> [Data to use]

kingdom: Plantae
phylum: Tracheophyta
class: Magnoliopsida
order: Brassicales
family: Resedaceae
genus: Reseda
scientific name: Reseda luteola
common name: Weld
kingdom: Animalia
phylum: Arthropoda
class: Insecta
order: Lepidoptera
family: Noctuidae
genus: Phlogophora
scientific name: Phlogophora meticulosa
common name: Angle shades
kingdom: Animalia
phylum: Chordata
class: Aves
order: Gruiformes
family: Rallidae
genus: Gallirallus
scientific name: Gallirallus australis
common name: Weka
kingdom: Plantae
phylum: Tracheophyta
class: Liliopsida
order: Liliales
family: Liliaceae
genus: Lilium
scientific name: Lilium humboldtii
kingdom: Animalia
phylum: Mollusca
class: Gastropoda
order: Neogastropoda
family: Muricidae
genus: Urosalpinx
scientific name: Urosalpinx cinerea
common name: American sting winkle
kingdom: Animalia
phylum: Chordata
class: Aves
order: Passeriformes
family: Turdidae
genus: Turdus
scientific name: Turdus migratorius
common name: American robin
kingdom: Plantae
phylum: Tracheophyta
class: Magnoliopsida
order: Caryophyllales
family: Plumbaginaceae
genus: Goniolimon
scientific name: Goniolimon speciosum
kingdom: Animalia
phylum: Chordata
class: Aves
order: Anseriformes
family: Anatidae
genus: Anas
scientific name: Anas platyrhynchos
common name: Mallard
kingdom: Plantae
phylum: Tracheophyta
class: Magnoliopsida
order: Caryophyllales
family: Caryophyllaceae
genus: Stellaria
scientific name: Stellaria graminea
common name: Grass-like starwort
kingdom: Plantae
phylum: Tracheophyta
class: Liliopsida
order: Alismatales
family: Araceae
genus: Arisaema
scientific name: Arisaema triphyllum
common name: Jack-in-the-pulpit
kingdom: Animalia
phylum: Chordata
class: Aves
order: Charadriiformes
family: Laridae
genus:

> [Work to do]
Repeat every line of the records above word for word, in the same order and with nothing left out.

> [Result for this exercise]
kingdom: Plantae
phylum: Tracheophyta
class: Magnoliopsida
order: Brassicales
family: Resedaceae
genus: Reseda
scientific name: Reseda luteola
common name: Weld
kingdom: Animalia
phylum: Arthropoda
class: Insecta
order: Lepidoptera
family: Noctuidae
genus: Phlogophora
scientific name: Phlogophora meticulosa
common name: Angle shades
kingdom: Animalia
phylum: Chordata
class: Aves
order: Gruiformes
family: Rallidae
genus: Gallirallus
scientific name: Gallirallus australis
common name: Weka
kingdom: Plantae
phylum: Tracheophyta
class: Liliopsida
order: Liliales
family: Liliaceae
genus: Lilium
scientific name: Lilium humboldtii
kingdom: Animalia
phylum: Mollusca
class: Gastropoda
order: Neogastropoda
family: Muricidae
genus: Urosalpinx
scientific name: Urosalpinx cinerea
common name: American sting winkle
kingdom: Animalia
phylum: Chordata
class: Aves
order: Passeriformes
family: Turdidae
genus: Turdus
scientific name: Turdus migratorius
common name: American robin
kingdom: Plantae
phylum: Tracheophyta
class: Magnoliopsida
order: Caryophyllales
family: Plumbaginaceae
genus: Goniolimon
scientific name: Goniolimon speciosum
kingdom: Animalia
phylum: Chordata
class: Aves
order: Anseriformes
family: Anatidae
genus: Anas
scientific name: Anas platyrhynchos
common name: Mallard
kingdom: Plantae
phylum: Tracheophyta
class: Magnoliopsida
order: Caryophyllales
family: Caryophyllaceae
genus: Stellaria
scientific name: Stellaria graminea
common name: Grass-like starwort
kingdom: Plantae
phylum: Tracheophyta
class: Liliopsida
order: Alismatales
family: Araceae
genus: Arisaema
scientific name: Arisaema triphyllum
common name: Jack-in-the-pulpit
kingdom: Animalia
phylum: Chordata
class: Aves
order: Charadriiformes
family: Laridae
genus:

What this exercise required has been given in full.